Roger Tory Peterson - Career

Career

Peterson's first work on birds was an article "Notes from field and study" in the magazine Bird-lore, where he recorded anecdotally two sight records from 1925, a Carolina Wren and a Titmouse.

In 1934 he published his seminal Guide to the Birds, the first modern field guide, which sold out its first printing of 2‚000 copies in one week, and subsequently went through 6 editions. He co-wrote Wild America with James Fisher, and edited or wrote many of the volumes in the Peterson Field Guide series, on topics ranging from rocks and minerals to beetles to reptiles. He developed the Peterson Identification System, and is known for the clarity of both his illustrations of field guides and his delineation of relevant field marks.

Paul R. Ehrlich, in The Birder's Handbook: A Field Guide to the Natural History of North American Birds (Fireside. 1988), said this about Peterson:

In this century, no one has done more to promote an interest in living creatures than Roger Tory Peterson, the inventor of the modern field guide.

Peterson received every major American award for natural science, ornithology, and conservation, as well as numerous honorary medals, diplomas, and citations from America and elsewhere, including the Linnaean Society of New York's Eisenmann Medal, the United States Presidential Medal of Freedom and the Order of the Golden Ark of the Netherlands. In 1977, he was honored by selection by the two Swedish District lodges of the Vasa Order of America to be Swedish-American of the Year. He received nominations for the Nobel Peace Prize and honorary doctorates from numerous American universities.

He died in 1996 at his home in Old Lyme, Connecticut. Roger Tory Peterson was cremated following his death. A portion of his ashes were spread on and round Great Island near Old Lyme, Connecticut. Another portion of his ashes are buried in the Old Lyme Cemetery also known as the Duck River Cemetery. A third portion of his ashes is inurned in the Pine Hill Cemetery, Falconer, New York in the family plot where his father and paternal grandparents are buried.

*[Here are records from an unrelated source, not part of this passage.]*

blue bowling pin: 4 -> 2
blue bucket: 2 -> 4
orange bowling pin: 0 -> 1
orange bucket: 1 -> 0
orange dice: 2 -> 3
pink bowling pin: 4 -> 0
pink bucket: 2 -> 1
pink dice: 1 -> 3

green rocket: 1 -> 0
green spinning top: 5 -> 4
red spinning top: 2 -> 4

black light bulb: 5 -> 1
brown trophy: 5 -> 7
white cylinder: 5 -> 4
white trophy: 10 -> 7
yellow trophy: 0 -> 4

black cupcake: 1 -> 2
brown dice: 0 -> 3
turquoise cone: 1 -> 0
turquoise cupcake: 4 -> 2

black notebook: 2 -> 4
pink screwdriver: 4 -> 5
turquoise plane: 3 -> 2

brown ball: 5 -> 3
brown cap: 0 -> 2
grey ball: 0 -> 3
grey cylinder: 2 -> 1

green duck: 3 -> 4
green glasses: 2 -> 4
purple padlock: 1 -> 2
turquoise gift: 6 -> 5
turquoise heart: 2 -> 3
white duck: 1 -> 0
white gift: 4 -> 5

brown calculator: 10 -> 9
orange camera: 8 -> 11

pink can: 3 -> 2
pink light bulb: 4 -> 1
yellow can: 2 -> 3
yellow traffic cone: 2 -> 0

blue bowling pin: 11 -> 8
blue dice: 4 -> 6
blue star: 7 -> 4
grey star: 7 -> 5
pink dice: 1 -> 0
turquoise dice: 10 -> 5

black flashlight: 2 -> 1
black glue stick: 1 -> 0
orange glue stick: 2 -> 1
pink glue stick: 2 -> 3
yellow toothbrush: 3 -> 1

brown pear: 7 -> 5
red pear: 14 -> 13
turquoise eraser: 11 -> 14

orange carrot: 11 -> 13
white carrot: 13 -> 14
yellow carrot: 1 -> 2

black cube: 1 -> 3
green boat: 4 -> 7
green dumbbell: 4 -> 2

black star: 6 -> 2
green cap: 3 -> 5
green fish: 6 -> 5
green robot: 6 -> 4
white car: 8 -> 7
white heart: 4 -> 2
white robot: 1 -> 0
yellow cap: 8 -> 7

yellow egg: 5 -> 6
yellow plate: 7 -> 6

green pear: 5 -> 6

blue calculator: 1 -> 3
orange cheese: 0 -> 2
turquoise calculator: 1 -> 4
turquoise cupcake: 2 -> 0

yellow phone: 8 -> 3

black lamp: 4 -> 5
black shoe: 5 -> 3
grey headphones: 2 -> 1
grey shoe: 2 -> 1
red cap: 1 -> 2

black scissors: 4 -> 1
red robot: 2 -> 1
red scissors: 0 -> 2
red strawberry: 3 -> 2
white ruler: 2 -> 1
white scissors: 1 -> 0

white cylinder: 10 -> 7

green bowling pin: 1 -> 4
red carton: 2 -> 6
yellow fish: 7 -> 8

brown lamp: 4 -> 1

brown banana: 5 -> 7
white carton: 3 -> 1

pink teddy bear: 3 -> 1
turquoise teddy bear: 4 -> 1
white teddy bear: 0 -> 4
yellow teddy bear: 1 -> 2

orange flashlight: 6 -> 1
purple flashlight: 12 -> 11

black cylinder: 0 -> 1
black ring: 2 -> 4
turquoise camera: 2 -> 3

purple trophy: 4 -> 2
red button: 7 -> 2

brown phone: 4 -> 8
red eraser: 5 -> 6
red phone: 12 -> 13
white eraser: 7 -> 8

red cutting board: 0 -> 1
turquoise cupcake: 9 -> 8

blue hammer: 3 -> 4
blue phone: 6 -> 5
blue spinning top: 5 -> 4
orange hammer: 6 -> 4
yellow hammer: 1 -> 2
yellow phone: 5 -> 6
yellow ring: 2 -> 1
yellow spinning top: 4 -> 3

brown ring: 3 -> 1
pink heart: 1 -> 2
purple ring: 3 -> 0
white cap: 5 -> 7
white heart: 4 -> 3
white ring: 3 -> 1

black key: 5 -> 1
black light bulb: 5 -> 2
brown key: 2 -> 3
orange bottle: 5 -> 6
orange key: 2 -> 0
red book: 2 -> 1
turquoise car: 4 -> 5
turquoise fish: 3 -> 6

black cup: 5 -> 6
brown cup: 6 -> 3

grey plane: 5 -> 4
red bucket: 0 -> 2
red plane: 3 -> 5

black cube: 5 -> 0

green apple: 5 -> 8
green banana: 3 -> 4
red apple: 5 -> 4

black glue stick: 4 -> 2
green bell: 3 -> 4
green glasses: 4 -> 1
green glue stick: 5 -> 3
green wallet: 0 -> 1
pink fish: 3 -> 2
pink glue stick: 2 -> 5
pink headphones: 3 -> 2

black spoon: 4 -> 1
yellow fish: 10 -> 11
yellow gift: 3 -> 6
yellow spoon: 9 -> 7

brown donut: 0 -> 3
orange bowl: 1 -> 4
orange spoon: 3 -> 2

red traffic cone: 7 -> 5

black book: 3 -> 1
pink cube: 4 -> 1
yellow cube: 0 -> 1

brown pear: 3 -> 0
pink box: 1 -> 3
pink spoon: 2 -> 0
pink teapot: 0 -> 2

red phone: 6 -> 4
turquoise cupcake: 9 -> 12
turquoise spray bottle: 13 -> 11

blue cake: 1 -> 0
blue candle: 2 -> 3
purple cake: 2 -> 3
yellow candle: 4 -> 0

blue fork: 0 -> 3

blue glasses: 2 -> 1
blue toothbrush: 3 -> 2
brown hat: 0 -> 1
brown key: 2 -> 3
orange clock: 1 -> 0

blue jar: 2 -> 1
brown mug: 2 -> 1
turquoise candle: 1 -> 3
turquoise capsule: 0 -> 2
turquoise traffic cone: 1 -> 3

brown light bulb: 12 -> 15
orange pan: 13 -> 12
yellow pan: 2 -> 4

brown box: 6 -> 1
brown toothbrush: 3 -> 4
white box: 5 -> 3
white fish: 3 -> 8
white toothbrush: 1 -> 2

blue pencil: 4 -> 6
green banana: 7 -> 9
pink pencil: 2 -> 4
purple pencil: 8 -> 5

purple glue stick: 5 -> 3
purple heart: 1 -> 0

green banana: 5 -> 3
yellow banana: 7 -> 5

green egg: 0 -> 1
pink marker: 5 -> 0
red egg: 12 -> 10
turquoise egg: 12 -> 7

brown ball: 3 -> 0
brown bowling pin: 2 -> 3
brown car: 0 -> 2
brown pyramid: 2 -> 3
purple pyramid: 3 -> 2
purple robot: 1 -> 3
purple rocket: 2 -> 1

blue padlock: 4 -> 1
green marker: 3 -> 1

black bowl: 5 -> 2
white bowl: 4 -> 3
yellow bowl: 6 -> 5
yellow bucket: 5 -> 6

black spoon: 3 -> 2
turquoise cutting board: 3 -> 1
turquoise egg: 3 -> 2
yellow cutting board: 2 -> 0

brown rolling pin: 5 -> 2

The Roger Tory Peterson Institute of Natural History in Jamestown, New York is named in his honor. In 2000, the American Birding Association established the Roger Tory Peterson Award for Promoting the Cause of Birding. A critically lauded biography, Birdwatcher: The Life of Roger Tory Peterson (The Lyons Press. 2008) by Elizabeth Rosenthal, was published for the centennial anniversary of Peterson's birth.